Fluctuations in demand can mean an organisation needs additional productivity — whether a business is making a product, selling that product or providing a service. And these changes may not only be in the companies directly affected but also in those businesses serving the companies that are attempting to meet the peak in demand. This additional productivity will invariably need extra people power, and people power can be expensive to recruit. The question is, what is the optimum way for a business needing to recruit more people to cover a busy period?

The primary factor in deciding how best to get more people power is the size and longevity of the peak in demand that is needed to be met. A small increase which is expected to last for a limited period of time, can perhaps be met without need to recruit additional workers as, for example, when a shop is busy, a staff team can generally be encouraged simply to work harder to get customers through the checkouts and away. A longer period of busyness may warrant personnel incentivisation measures to help staff keep going — from saying thank you, to pledging staff bonuses and other perks. Offering overtime to staff can also be helpful, especially when a busy period happens suddenly and there is simply no other way of increasing staff hours quickly enough. With these short term, internal, methods of increasing productivity, monitoring is needed to ensure that quality is not affected by the extra demands made on existing staff team.

Utilising agency staff can also be an option for immediate needs to increase the staff team. This does, of course, has cost implications as agency staff can be very expensive relative to what they add to productivity. Agency staff used for longer than 12 weeks will also be entitled to employment rights as laid out in the Agency Workers Regulations 2010. Aspects of this are the responsibility of the company and not only the employment agency such as. For example, access to facilities such as staff canteens and rest breaks.

Primarily because of the cost, agency workers may not be a long-term option for companies attempting to meet fluctuations in demand. Alternatives include having workers on seasonal contracts and, the relatively new kid on the block, zero-hours contracts. To take the latter first, there are numerous advantages to having all or some of the workers on zero-hours contracts.
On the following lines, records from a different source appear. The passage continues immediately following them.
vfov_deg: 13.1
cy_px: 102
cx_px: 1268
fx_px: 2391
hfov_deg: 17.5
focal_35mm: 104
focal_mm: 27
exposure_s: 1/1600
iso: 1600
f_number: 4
A zero-hours contract means that an employer does not have to commit to offering any paid employment at all to a worker. In any given time period, they can offer zero hours, a full-time equivalency of hours or anything in between. The worker is under no legal obligation to accept any of those hours offered. The benefits of this to a company experiencing predicted or unpredicted fluctuations in demand are obvious — they only have to pay for the number of hours actually worked. Thus, in financial terms, it’s a definite win for the company — pay more on staff when you have to pay more, pay nothing for the rest of the time. Theoretically, whole sections of a company could be served by workers on zero-hours contracts. Thus, to use a clear illustration, when it rains, no ice cream sellers are called into work leaving a staff bill of zero; on a warm day, half the workers could be brought in; and when it’s a heatwave, all possible workers are out selling ice creams.
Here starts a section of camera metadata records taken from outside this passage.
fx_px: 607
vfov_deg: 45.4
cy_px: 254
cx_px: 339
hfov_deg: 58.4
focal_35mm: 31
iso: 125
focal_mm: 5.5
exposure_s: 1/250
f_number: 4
However, zero hours is a broad term which covers a wide range of circumstances. On the one hand, for example, a zero-hours contract could be offered to some who is genuinely self-employed with other contracts with other companies. In this way, they manage their own tax and National Insurance and are paid the rate agreed with the recruiting company having no further responsibilities. However, this may mean that when the worker is called on to come in at short notice, they may have other work already booked in, perhaps with a competitor.

On the other hand, the individual may not be genuinely employed and their zero-hours contract will thus form a form of employment contract. They will thus be entitled to full employment rights on a par with other employees on more standard contracts. This can reduce the financial benefits to the employer.
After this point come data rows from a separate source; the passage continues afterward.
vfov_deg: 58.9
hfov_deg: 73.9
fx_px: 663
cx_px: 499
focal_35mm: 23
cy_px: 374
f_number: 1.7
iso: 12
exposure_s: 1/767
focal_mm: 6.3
A seasonal contract has the advantage that an employer is, arguably, more likely to show up and stay until the end of the contract than a zero-hours worker who may have other calls on their time or be seeking more reliable work. However, they do need some advance knowledge of the timing and scale of the peak in demand they are to cover. For this reason, they tend to work in those more predictable areas such as Christmas retail work and work in summer holiday resorts, and where potential employers are in relatively short supply so that employers can have more certainty that they will have enough staff each day.

That zero-hours contracts are rising in number is indisputable. However, just because they are useful in some areas does not mean that they will take over standard employment contracts in all fields. Seasonal contracts win the day in areas where peaks in demand are more predictable and there are relatively more jobs than people to take on those jobs. In situations like this, a company relying on workers or employees on zero-hours contracts may find they have stopped waiting for the phone to ring and have got themselves other work.